JAMIA Open. 2022 Nov 15;5(4):ooac087. doi: 10.1093/jamiaopen/ooac087. eCollection 2022 Dec.
OBJECTIVE: Healthcare data such as clinical notes are primarily recorded in an unstructured manner. If adequately translated into structured data, they can be utilized for health economics and set the groundwork for better individualized patient care. To structure clinical notes, deep-learning methods, particularly transformer-based models like Bidirectional Encoder Representations from Transformers (BERT), have recently received much attention. Currently, biomedical applications are primarily focused on the English language. While general-purpose German-language models such as GermanBERT and GottBERT have been published, adaptations for biomedical data are unavailable. This study evaluated the suitability of existing and novel transformer-based models for the German biomedical and clinical domain.
MATERIALS AND METHODS: We used 8 transformer-based models and pre-trained 3 new models on a newly generated biomedical corpus, and systematically compared them with each other. We annotated a new dataset of clinical notes and used it with 4 other corpora (BRONCO150, CLEF eHealth 2019 Task 1, GGPONC, and JSynCC) to perform named entity recognition (NER) and document classification tasks.
RESULTS: General-purpose language models can be used effectively for biomedical and clinical natural language processing (NLP) tasks, still, our newly trained BioGottBERT model outperformed GottBERT on both clinical NER tasks. However, training new biomedical models from scratch proved ineffective.

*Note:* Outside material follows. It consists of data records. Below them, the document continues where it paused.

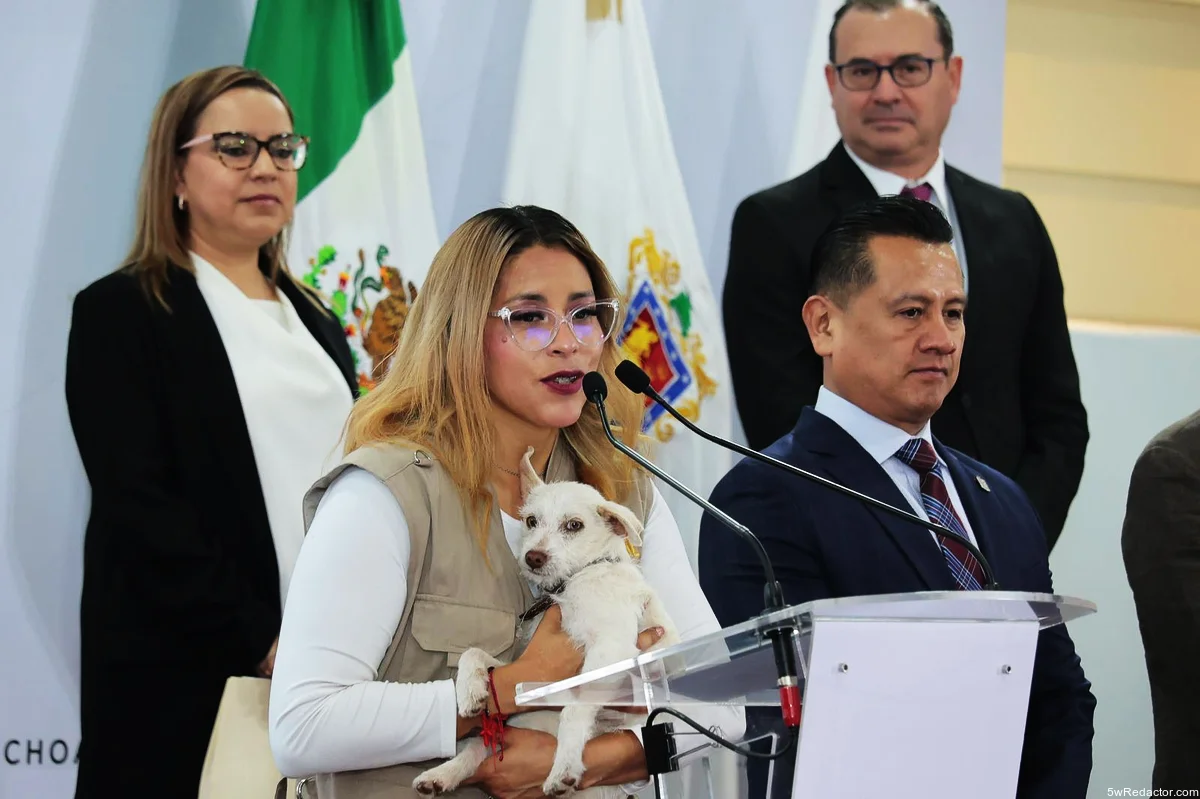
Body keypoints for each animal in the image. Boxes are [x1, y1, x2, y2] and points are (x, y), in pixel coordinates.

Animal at [410, 448, 676, 791]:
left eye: (574, 525)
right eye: (531, 521)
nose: (533, 557)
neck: (573, 581)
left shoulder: (612, 649)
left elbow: (574, 709)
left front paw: (564, 768)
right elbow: (474, 653)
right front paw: (469, 689)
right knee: (477, 748)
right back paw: (441, 774)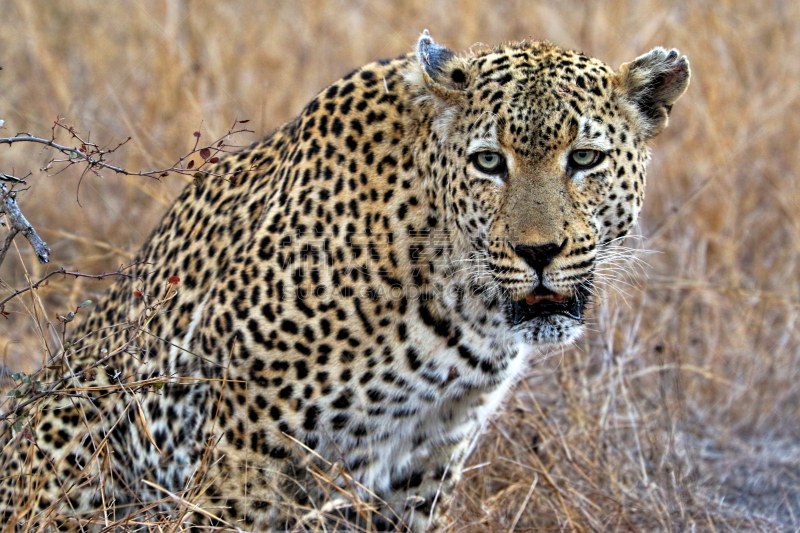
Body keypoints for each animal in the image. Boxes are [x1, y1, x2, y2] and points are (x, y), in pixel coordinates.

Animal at [0, 30, 688, 532]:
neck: (464, 308)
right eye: (490, 162)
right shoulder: (246, 444)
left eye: (585, 158)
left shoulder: (427, 459)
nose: (538, 251)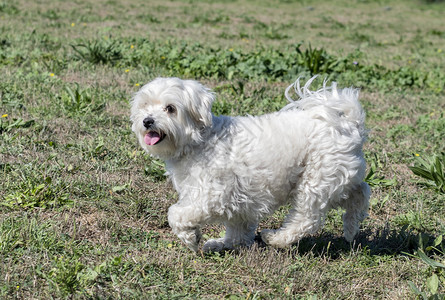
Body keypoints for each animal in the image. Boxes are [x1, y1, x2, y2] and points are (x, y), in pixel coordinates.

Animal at [130, 76, 370, 252]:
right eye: (145, 105)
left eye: (170, 108)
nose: (147, 121)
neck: (201, 140)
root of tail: (349, 123)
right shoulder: (239, 202)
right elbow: (237, 231)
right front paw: (221, 244)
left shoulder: (213, 195)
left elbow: (176, 214)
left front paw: (191, 237)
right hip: (339, 177)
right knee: (361, 193)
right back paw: (351, 228)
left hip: (315, 181)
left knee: (307, 219)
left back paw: (276, 238)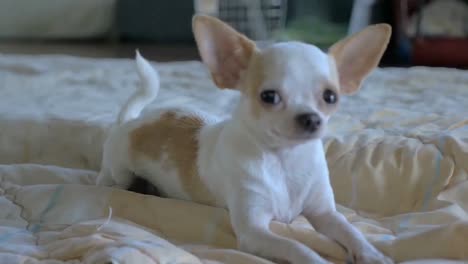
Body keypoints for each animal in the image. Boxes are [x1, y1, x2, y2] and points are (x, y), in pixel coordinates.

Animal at [97, 14, 394, 264]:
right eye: (269, 97)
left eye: (330, 96)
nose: (311, 118)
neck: (284, 160)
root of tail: (131, 121)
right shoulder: (254, 231)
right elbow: (296, 246)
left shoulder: (325, 214)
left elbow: (352, 232)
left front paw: (373, 255)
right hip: (118, 174)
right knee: (111, 180)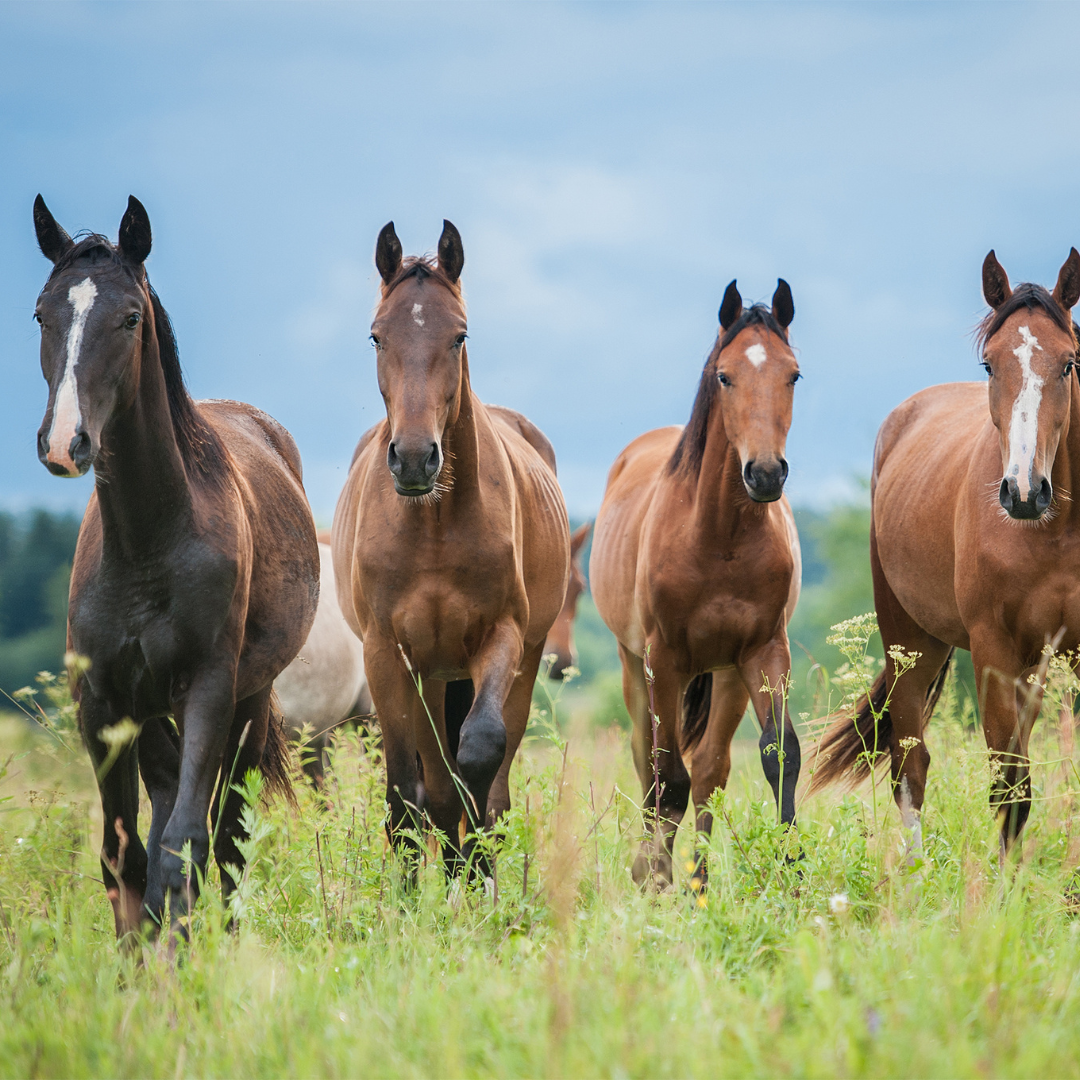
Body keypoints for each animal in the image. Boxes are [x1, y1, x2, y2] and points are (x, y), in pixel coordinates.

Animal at [31, 196, 318, 939]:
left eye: (131, 317)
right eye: (42, 313)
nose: (65, 443)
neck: (147, 544)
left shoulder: (209, 691)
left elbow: (187, 842)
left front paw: (180, 957)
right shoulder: (102, 704)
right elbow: (124, 853)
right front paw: (140, 959)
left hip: (245, 704)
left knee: (228, 832)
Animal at [331, 221, 569, 869]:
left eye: (459, 335)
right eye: (376, 336)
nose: (415, 458)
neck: (432, 526)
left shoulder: (501, 636)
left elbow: (480, 760)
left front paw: (477, 872)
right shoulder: (387, 654)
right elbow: (403, 791)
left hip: (510, 664)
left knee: (478, 782)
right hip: (428, 675)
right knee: (429, 786)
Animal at [590, 279, 803, 886]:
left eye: (793, 374)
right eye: (725, 375)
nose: (765, 473)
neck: (718, 537)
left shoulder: (765, 651)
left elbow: (780, 755)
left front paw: (793, 873)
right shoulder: (663, 659)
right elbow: (667, 776)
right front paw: (654, 877)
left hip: (728, 674)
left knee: (711, 768)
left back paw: (698, 881)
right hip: (634, 668)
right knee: (650, 764)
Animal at [811, 249, 1080, 859]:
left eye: (1069, 363)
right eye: (989, 365)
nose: (1024, 492)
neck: (1055, 532)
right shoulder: (993, 649)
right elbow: (1009, 789)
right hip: (910, 642)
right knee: (910, 765)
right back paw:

DISCUSSION: The domain-adaptation strategy’s potential is currently limited due to a lack of pre-training data. Since general-purpose language models are only marginally inferior to domain-specific models, both options are suitable for developing German-language biomedical applications.
CONCLUSION: General-purpose language models perform remarkably well on biomedical and clinical NLP tasks. If larger corpora become available in the future, domain-adapting these models may improve performances.